For many Koreans, the emphasize spiritual aspects of life and religion are a source of strength and support. Statistics indicate that most Koreans have a religion- Christian, 49 percent; Buddhist, 47 percent, Confucianist, three percent; Shamanist, Ch´ondogyo (Religion of the Heavenly Way) and others, 1 percent (CIA, 2000). Historically, kings in the United Silla and Koryo dynasties encouraged Buddhism, while those in the Choson dynasty switched to Confucianism, blaming corrupted Buddhism for the previous kingdoms’ demise. Currently, Koreans enjoy freedom of choice in religion and lead a rather harmonious life despite their diverse religions, even among family members. The various belief systems are mutually reinforcing and do not conflict with values that underlie the daily lives of Koreans. Koreans tend to be open to the teachings of other religions and respect others’ choices, so they are puzzled when violent wars break out over religious conflicts in other parts of the world.

It is not a surprise then, that the beliefs and values reflected in common Korean culture are a sophisticated mixture of Buddhism, Confucianism, Shamanism and other religions. Influences from Buddhism are reflected in attitudes of benevolence toward all living creatures and beliefs about this world and a thereafter in the concept of karma. Confucian influences are seen in ancestor worship and the moral codes for proper human relationships. Shamanism is reflected in animistic orientation and thinking. The Umyang theory (Yin-Yang in Chinese) is seen in folk religious beliefs of the human as an integral part of nature, which requires people to learn the ways of nature and harmonize with them. Confucianism is more a philosophy than a religion, but the teachings of Confucianists pervade the way Korean people have thought and behaved over the past five to six centuries. Many believe that Korea was influenced more by Confucianism than was China, Confucius’ native country. In addition to Confucianism, the lives of Korean immigrants are also heavily influenced by Buddhism and Christianity in ways that are briefly summarized below. Nearly half of Koreans consider Buddhism their religion and think of “Buddha’s birthday” as a national holiday parallel to “Jesus’ birthday,” Christmas.

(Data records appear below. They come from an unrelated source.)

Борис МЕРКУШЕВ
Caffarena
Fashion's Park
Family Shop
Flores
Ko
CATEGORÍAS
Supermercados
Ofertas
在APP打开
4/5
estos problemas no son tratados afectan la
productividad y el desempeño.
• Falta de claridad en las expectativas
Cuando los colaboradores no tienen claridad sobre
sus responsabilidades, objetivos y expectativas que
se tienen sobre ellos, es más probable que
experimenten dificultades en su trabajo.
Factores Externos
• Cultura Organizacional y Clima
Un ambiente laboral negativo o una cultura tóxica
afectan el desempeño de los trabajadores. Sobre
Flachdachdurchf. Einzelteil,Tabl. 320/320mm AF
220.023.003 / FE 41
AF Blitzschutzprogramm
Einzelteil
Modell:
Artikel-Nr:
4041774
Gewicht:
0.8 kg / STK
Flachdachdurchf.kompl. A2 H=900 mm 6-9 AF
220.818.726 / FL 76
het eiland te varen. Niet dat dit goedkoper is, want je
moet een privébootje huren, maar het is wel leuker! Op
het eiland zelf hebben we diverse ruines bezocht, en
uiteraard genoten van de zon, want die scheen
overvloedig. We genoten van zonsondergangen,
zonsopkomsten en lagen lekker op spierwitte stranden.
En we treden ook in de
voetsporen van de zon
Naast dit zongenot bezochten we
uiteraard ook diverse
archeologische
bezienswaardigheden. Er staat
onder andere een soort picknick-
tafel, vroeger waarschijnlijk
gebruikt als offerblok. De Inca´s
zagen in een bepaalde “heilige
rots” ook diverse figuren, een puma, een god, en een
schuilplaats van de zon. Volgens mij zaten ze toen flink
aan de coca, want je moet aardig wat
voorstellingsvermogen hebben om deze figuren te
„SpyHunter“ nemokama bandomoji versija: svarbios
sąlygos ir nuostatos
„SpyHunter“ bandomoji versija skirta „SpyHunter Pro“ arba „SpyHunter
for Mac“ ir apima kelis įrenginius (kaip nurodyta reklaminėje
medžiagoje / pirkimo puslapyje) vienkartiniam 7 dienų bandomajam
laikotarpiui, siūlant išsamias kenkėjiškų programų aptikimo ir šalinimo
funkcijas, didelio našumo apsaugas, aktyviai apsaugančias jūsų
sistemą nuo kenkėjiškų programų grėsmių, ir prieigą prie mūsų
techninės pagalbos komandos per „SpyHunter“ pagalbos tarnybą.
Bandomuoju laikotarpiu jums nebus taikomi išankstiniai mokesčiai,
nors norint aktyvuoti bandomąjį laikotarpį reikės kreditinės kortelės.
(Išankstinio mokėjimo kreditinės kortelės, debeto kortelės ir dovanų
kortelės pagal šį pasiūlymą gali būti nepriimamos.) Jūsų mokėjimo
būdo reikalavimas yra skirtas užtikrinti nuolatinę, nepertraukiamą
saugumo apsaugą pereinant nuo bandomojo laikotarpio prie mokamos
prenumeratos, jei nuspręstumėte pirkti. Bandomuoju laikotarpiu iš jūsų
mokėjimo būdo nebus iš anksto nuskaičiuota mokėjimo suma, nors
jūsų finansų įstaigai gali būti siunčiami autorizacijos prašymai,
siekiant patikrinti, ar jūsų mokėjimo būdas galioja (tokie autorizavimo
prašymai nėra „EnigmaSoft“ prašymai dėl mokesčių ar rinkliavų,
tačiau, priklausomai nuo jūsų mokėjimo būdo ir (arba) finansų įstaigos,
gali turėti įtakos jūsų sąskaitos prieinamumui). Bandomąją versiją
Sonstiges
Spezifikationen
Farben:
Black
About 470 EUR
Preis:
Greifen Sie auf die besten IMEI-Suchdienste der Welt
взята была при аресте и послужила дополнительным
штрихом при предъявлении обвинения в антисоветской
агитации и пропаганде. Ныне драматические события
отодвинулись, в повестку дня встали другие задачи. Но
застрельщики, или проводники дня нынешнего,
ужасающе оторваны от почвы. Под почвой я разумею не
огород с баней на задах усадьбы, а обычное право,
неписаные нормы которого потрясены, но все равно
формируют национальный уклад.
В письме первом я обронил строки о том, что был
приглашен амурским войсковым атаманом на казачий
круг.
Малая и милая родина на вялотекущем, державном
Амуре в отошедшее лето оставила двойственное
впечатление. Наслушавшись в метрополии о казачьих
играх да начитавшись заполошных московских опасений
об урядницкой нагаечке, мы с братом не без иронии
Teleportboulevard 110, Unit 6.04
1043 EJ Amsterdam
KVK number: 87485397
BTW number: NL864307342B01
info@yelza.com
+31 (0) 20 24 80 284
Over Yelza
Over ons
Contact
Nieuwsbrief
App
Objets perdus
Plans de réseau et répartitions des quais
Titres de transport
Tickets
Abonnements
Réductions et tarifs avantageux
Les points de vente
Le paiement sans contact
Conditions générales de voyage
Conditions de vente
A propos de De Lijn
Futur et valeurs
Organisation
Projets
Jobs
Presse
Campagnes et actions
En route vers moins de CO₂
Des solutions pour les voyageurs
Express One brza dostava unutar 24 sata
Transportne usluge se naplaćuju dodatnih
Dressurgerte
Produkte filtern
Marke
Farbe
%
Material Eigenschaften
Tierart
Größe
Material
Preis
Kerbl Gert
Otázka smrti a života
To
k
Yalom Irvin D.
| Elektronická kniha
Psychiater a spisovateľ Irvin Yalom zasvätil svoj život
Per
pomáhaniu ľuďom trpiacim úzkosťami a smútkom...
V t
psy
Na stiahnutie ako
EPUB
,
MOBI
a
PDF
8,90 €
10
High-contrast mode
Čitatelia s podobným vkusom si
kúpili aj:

Buddhism is reflected in the beliefs of reincarnation and retribution. For example, all creatures alive in the world must go through an endless cycle of birth, getting old, illness, and death. In the Buddhist belief, disability is part of a natural life process. Buddhists emphasize benevolence and believe in reincarnation, in other words, what you are now depends upon how you lived in your previous life. How you live your life now will decide your life after death. Christianity was introduced to Korea in the 18th century through the Jesuit missionaries. It spread so quickly that the king considered a threat to national unity and actively persecuted the early missionaries. In the late 19th century, Protestant missionaries arrived and established many hospitals and schools. Koreans have embraced Christianity in its many forms. Currently, nearly half of the Korean population is Christian and many of the largest Christian churches in the world are located in Korea. Membership in Korean-American Christian churches also has grown rapidly.